As many as 61 Russian rocket, artillery and mortar fire attacks were launched in the Kherson region over the past 24 hours. Kherson regional Gov. Yaroslav Yanushevych posted on Telegram that Russian forces attacked from dug-in positions on the right bank of the Dnieper river, hitting educational institutions, apartment blocks and private homes. Tymoshenko said renewed Russian shelling on Kherson city Friday killed another person.
In the eastern Kharkiv and Dnipropetrovsk regions, Ukraine’s military said Russia launched six missile strikes and as many air attacks on civilian targets, while Ukrainian forces repelled Russian ground attacks on or near 19 settlements in the north and east.
Russian shelling overnight also struck a district hospital in the northeastern city of Volchansk, Kharkiv region, wounding five people, according to local Gov. Oleh Syniehubov. Syniehubov posted on Telegram that the four men and one woman were all in “moderate condition.”
Meanwhile, the Ukrainian military said several blasts tore through factory buildings housing Russian troops in the occupied city of Tokmak in the southern Zaporizhzhia region late on Thursday, sparking a fire. The Center for Strategic Communications of the Armed Forces of Ukraine didn’t immediately report on casualties or who was behind the blasts.

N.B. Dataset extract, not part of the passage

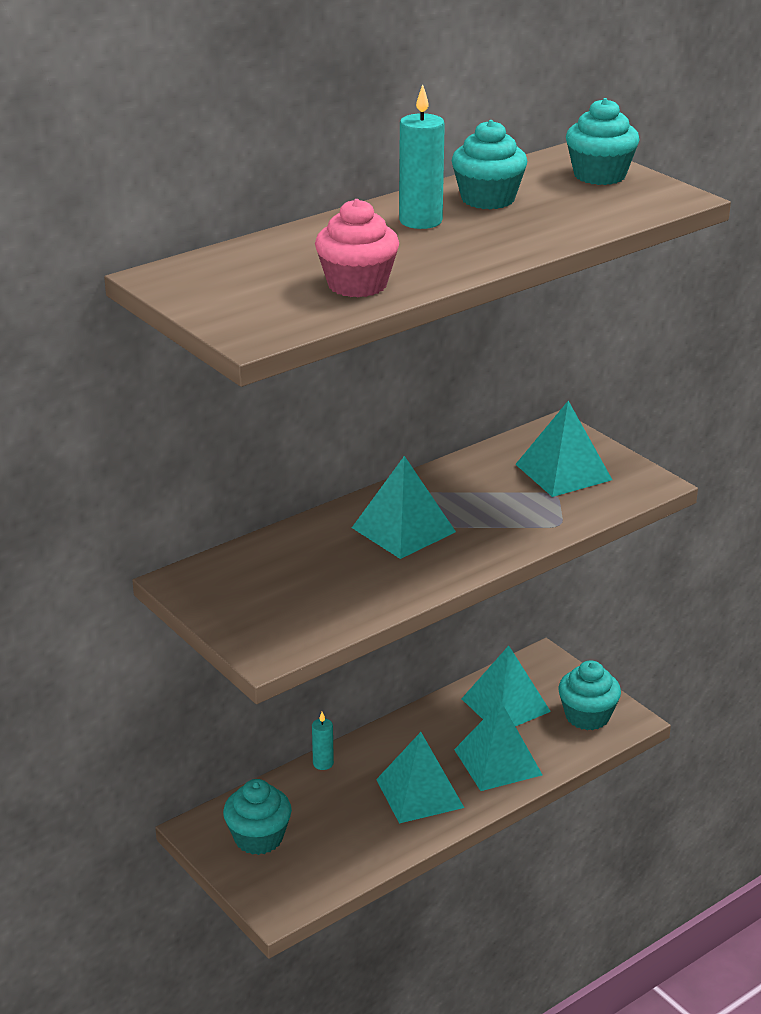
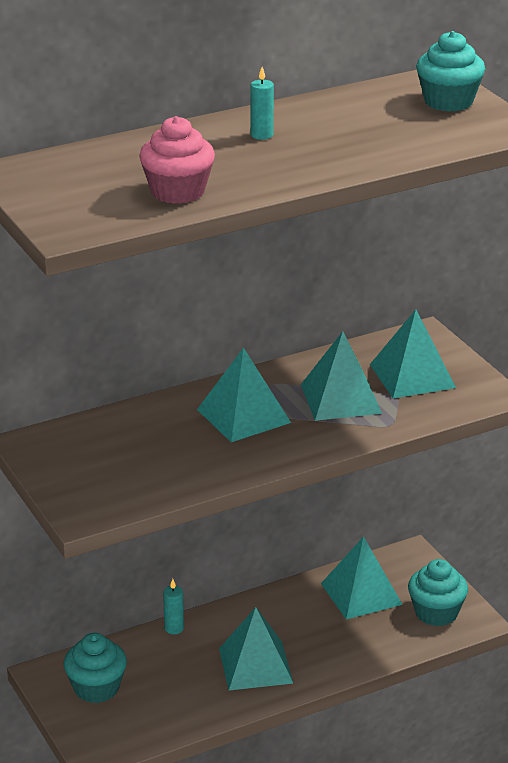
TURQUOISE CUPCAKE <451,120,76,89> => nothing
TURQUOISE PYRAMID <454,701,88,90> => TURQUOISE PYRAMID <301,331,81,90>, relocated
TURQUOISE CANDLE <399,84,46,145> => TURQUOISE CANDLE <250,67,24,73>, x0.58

Earlier Friday, the Ukrainian mayor of the southern city of Melitopol said that a car used by Russian occupation forces exploded, although it’s unclear if anyone was hurt.
The reports came a day after a car bomb killed the Russia-appointed head of the village of Lyubymivka in the neighboring Kherson region, according to Russian and Ukrainian news reports. Ukrainian guerrillas have for months operated behind Russian lines in Ukraine’s occupied south and east, targeting Kremlin-installed officials, institutions and key infrastructure, such as roads and bridges.
Separately, Russian President Vladimir Putin urged weapons industry executives on Friday to supply the country’s soldiers “with all the necessary weapons, equipment, munitions and supplies” as well as upgrading weapons systems “in view of the combat experience” that arms designers and engineers have gleaned from the war in Ukraine.
Putin had chaired the meeting with executives following a visit to an air defense and anti-tank weapons factory in Tula, about 150 kilometers (90 miles) south of Moscow.
Amid the fighting, the funeral of a 33-year-old Ukrainian soldier killed during a Dec. 15 combat mission in the Donetsk region served as another poignant reminder of the human cost that the war has wrought.
Shots were fired into the air in a final salute to Dmytro Georgiyovych Kyrychenko, whose Ukrainian flag-draped coffin was placed in a grave alongside other fallen comrades in his hometown of Bucha, on Kyiv’s outskirts.
“He was the best son,” Kyrychenko’s tearful mother Ryma said. “I don’t know how I’ll be living on.”
The soldier’s sister, Luba Kyrychenko, lamented that almost 10 months into the war, Ukrainian servicemen are still relying on donations from friends and relatives to buy basic protective gear and ammunition, adding that her brother lacked the necessary training and support for combat missions.
“We have a black hole inside our souls. People shouldn’t forget. Europe, the whole world shouldn’t forget about this,” she said following the burial.
Both Russia and Ukraine have kept any military casualty numbers a tightly guarded secret, but tens of thousands are believed to have died on both sides.